Because her pain, her trauma, and her perseverance resonated with them more.
___________________
Paul calmly stood at the center of the group, one hand resting on the board while he scanned the higher-tier requests. His calm was the kind that made others slow down without realizing it.
To his right, Bailey leaned in just enough to read the parchment over his shoulder. "Western ridge again," she muttered. "That’s the third escalation this week."
Jasmine said little; her eyes tracked a part of the board that most people avoided.
"Another village was taken out..." Her muttering had drawn the others’ attention. When their gaze tracked the missions she was reading, they instantly understood the real reason behind her solemn expression.
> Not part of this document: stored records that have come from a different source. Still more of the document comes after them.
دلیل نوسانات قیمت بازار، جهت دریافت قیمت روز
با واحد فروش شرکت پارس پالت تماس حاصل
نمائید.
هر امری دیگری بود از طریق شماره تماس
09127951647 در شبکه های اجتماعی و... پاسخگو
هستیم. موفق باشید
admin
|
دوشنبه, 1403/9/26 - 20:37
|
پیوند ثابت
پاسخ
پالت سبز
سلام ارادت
"The zombies have become stronger since coming here, and..." Jasmine’s gaze looked up at the top of the board, where instead of missions, lay news of a particular hero.
"I heard that the church was to head the frontlines against them... I wonder if Mark is ok..."
The others didn’t say anything right away. False hope has become something that most of them weren’t capable of giving anymore.
During their silence, Paul took down a quest, grabbing their attention.
"If you are worried about him...then just get stronger. Then we will have the chance... to fight with him again."
Ishii tilted his head slightly as Paul was taking down another mission. "What did you take?"
"Troll subjugation, Ashenveil Forest."